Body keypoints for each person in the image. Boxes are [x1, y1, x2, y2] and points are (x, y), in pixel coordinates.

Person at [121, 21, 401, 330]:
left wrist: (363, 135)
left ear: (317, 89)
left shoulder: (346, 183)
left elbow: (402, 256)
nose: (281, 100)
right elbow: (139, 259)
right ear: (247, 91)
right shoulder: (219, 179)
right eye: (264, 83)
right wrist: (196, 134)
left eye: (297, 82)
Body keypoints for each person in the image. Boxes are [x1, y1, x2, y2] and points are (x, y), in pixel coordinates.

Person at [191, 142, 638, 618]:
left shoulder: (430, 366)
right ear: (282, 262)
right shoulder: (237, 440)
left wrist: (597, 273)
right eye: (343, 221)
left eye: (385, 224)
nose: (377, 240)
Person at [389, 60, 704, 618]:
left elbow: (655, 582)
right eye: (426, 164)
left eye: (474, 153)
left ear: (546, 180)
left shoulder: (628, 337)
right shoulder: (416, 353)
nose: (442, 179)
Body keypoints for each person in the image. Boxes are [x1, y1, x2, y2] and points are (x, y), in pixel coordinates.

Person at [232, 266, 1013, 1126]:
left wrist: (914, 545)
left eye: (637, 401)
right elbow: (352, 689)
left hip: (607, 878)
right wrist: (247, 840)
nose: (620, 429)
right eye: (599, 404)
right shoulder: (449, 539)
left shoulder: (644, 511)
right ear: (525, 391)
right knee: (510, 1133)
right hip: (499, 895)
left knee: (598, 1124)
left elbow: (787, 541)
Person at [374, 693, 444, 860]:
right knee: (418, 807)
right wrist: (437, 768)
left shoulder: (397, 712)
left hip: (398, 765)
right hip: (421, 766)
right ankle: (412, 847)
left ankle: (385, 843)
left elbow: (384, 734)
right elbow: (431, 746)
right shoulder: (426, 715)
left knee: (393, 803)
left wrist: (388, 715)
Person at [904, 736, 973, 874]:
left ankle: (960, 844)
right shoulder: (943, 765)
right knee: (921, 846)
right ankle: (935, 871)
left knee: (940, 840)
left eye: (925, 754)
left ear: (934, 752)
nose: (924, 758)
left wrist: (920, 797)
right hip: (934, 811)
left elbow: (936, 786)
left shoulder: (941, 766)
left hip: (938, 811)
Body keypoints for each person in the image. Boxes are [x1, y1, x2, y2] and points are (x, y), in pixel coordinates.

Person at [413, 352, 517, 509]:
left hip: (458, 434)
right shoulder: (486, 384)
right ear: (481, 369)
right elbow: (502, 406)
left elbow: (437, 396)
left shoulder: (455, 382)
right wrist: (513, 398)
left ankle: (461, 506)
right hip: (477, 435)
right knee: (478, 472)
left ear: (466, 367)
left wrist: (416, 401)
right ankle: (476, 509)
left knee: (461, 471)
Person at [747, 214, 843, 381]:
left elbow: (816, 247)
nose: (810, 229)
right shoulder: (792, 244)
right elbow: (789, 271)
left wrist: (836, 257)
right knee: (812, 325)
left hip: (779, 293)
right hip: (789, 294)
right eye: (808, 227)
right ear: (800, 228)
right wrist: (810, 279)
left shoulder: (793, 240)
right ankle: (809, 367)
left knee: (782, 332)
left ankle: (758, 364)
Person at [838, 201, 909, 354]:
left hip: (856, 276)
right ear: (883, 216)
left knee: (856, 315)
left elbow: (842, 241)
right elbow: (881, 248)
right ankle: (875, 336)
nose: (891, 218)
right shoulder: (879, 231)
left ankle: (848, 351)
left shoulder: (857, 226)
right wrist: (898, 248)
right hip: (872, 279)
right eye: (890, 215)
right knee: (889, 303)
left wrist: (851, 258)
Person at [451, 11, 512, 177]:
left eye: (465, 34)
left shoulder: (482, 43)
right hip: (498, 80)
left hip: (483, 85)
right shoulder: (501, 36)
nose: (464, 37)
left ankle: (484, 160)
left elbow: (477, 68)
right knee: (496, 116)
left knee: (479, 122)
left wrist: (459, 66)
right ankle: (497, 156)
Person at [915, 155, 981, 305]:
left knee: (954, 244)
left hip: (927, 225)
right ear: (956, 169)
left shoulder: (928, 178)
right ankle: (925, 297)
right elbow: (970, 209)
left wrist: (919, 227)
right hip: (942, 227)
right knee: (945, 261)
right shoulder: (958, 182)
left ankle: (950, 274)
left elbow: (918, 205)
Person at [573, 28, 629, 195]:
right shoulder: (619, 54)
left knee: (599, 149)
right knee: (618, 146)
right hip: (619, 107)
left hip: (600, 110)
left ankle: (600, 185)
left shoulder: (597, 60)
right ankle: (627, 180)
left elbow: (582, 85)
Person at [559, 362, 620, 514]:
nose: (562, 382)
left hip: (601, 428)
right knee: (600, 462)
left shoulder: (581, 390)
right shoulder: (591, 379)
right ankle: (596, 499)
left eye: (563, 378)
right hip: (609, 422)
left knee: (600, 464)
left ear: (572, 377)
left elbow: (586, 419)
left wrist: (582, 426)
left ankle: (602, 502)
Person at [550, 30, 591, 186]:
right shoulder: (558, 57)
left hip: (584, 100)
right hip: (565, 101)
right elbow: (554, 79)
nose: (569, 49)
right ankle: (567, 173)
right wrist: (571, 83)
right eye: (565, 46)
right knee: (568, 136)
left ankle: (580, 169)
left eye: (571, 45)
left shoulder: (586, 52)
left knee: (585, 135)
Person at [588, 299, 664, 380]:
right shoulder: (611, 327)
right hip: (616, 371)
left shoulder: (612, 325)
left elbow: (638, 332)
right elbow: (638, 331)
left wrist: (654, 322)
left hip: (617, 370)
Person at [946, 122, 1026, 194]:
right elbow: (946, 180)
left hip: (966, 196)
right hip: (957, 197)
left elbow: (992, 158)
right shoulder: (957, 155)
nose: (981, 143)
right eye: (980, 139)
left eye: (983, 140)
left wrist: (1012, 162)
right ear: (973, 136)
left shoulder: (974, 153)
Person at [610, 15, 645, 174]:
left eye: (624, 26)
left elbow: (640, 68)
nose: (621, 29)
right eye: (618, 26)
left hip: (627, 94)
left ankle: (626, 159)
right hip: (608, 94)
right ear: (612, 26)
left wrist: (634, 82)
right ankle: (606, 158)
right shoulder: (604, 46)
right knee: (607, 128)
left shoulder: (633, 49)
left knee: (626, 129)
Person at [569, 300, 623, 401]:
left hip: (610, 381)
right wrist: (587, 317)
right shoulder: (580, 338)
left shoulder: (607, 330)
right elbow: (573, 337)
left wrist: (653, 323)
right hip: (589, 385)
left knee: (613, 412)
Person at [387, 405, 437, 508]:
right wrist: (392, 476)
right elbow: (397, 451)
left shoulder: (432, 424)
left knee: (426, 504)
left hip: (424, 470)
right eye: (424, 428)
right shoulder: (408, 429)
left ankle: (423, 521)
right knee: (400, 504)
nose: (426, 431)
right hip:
---+---
What to work on:
Each record must be output exactly, with none omitted.

Completed exercise:
Body keypoints for each person in the image. Boxes are [x1, y1, x2, y2] and points are (x, y), in pixel coordinates.

Person at [121, 21, 401, 330]:
left wrist: (363, 135)
left ear: (317, 89)
left shoulder: (346, 183)
left elbow: (402, 256)
nose: (281, 100)
right elbow: (139, 259)
right ear: (247, 91)
right shoulder: (219, 179)
right eye: (264, 83)
right wrist: (196, 134)
left eye: (297, 82)
Body keypoints for each person in the image. Boxes are [x1, y1, x2, y2] and points are (x, y), in pixel coordinates.

Person at [191, 142, 638, 618]:
left shoulder: (430, 366)
right ear: (282, 262)
right shoulder: (237, 440)
left wrist: (597, 273)
right eye: (343, 221)
left eye: (385, 224)
nose: (377, 240)
Person at [389, 60, 704, 618]:
left elbow: (655, 582)
right eye: (426, 164)
left eye: (474, 153)
left ear: (546, 180)
left shoulder: (628, 337)
right shoulder: (416, 353)
nose: (442, 179)
Body keypoints for each person in the image. Boxes are [x1, y1, x2, y2] and points are (x, y), in pixel coordinates.

Person at [232, 266, 1013, 1126]:
left wrist: (914, 545)
left eye: (637, 401)
right elbow: (352, 689)
left hip: (607, 878)
right wrist: (247, 840)
nose: (620, 429)
right eye: (599, 404)
right shoulder: (449, 539)
left shoulder: (644, 511)
right ear: (525, 391)
right knee: (510, 1133)
right hip: (499, 895)
left knee: (598, 1124)
left elbow: (787, 541)
Person at [374, 693, 444, 860]:
right knee: (418, 807)
right wrist: (437, 768)
left shoulder: (397, 712)
left hip: (398, 765)
right hip: (421, 766)
right ankle: (412, 847)
left ankle: (385, 843)
left elbow: (384, 734)
right elbow: (431, 746)
right shoulder: (426, 715)
left knee: (393, 803)
left wrist: (388, 715)
Person at [904, 736, 973, 874]:
left ankle: (960, 844)
right shoulder: (943, 765)
right knee: (921, 846)
right ankle: (935, 871)
left knee: (940, 840)
left eye: (925, 754)
left ear: (934, 752)
nose: (924, 758)
left wrist: (920, 797)
right hip: (934, 811)
left elbow: (936, 786)
left shoulder: (941, 766)
left hip: (938, 811)
Body keypoints for each person in the image. Boxes are [x1, y1, x2, y2] and points are (x, y), in pixel coordinates.

Person at [413, 352, 517, 509]:
left hip: (458, 434)
right shoulder: (486, 384)
right ear: (481, 369)
right elbow: (502, 406)
left elbow: (437, 396)
left shoulder: (455, 382)
right wrist: (513, 398)
left ankle: (461, 506)
right hip: (477, 435)
right knee: (478, 472)
left ear: (466, 367)
left wrist: (416, 401)
right ankle: (476, 509)
left knee: (461, 471)
Person at [747, 214, 843, 381]:
left elbow: (816, 247)
nose: (810, 229)
right shoulder: (792, 244)
right elbow: (789, 271)
left wrist: (836, 257)
right knee: (812, 325)
left hip: (779, 293)
right hip: (789, 294)
right eye: (808, 227)
right ear: (800, 228)
right wrist: (810, 279)
left shoulder: (793, 240)
right ankle: (809, 367)
left knee: (782, 332)
left ankle: (758, 364)
Person at [838, 201, 909, 354]:
left hip: (856, 276)
right ear: (883, 216)
left knee: (856, 315)
left elbow: (842, 241)
right elbow: (881, 248)
right ankle: (875, 336)
nose: (891, 218)
right shoulder: (879, 231)
left ankle: (848, 351)
left shoulder: (857, 226)
right wrist: (898, 248)
right hip: (872, 279)
right eye: (890, 215)
right knee: (889, 303)
left wrist: (851, 258)
Person at [451, 11, 512, 177]:
left eye: (465, 34)
left shoulder: (482, 43)
right hip: (498, 80)
left hip: (483, 85)
right shoulder: (501, 36)
nose: (464, 37)
left ankle: (484, 160)
left elbow: (477, 68)
right knee: (496, 116)
left knee: (479, 122)
left wrist: (459, 66)
right ankle: (497, 156)
Person at [915, 155, 981, 305]:
left knee: (954, 244)
left hip: (927, 225)
right ear: (956, 169)
left shoulder: (928, 178)
right ankle: (925, 297)
right elbow: (970, 209)
left wrist: (919, 227)
right hip: (942, 227)
right knee: (945, 261)
right shoulder: (958, 182)
left ankle: (950, 274)
left elbow: (918, 205)
Person at [573, 28, 629, 195]:
right shoulder: (619, 54)
left knee: (599, 149)
right knee: (618, 146)
right hip: (619, 107)
left hip: (600, 110)
left ankle: (600, 185)
left shoulder: (597, 60)
right ankle: (627, 180)
left elbow: (582, 85)
Person at [559, 362, 620, 514]:
nose: (562, 382)
left hip: (601, 428)
right knee: (600, 462)
left shoulder: (581, 390)
right shoulder: (591, 379)
right ankle: (596, 499)
left eye: (563, 378)
right hip: (609, 422)
left knee: (600, 464)
left ear: (572, 377)
left elbow: (586, 419)
left wrist: (582, 426)
left ankle: (602, 502)
Person at [550, 30, 591, 186]:
right shoulder: (558, 57)
left hip: (584, 100)
right hip: (565, 101)
right elbow: (554, 79)
nose: (569, 49)
right ankle: (567, 173)
right wrist: (571, 83)
right eye: (565, 46)
right knee: (568, 136)
left ankle: (580, 169)
left eye: (571, 45)
left shoulder: (586, 52)
left knee: (585, 135)
Person at [588, 299, 664, 380]:
right shoulder: (611, 327)
right hip: (616, 371)
left shoulder: (612, 325)
left elbow: (638, 332)
right elbow: (638, 331)
left wrist: (654, 322)
left hip: (617, 370)
Person at [946, 122, 1026, 194]:
right elbow: (946, 180)
left hip: (966, 196)
right hip: (957, 197)
left elbow: (992, 158)
right shoulder: (957, 155)
nose: (981, 143)
right eye: (980, 139)
left eye: (983, 140)
left wrist: (1012, 162)
right ear: (973, 136)
left shoulder: (974, 153)
Person at [610, 15, 645, 174]:
left eye: (624, 26)
left elbow: (640, 68)
nose: (621, 29)
right eye: (618, 26)
left hip: (627, 94)
left ankle: (626, 159)
right hip: (608, 94)
right ear: (612, 26)
left wrist: (634, 82)
right ankle: (606, 158)
right shoulder: (604, 46)
right knee: (607, 128)
left shoulder: (633, 49)
left knee: (626, 129)
Person at [569, 300, 623, 401]:
left hip: (610, 381)
right wrist: (587, 317)
right shoulder: (580, 338)
left shoulder: (607, 330)
right elbow: (573, 337)
left wrist: (653, 323)
right hip: (589, 385)
left knee: (613, 412)
Person at [387, 405, 437, 508]:
right wrist: (392, 476)
right elbow: (397, 451)
left shoulder: (432, 424)
left knee: (426, 504)
left hip: (424, 470)
right eye: (424, 428)
right shoulder: (408, 429)
left ankle: (423, 521)
right knee: (400, 504)
nose: (426, 431)
right hip:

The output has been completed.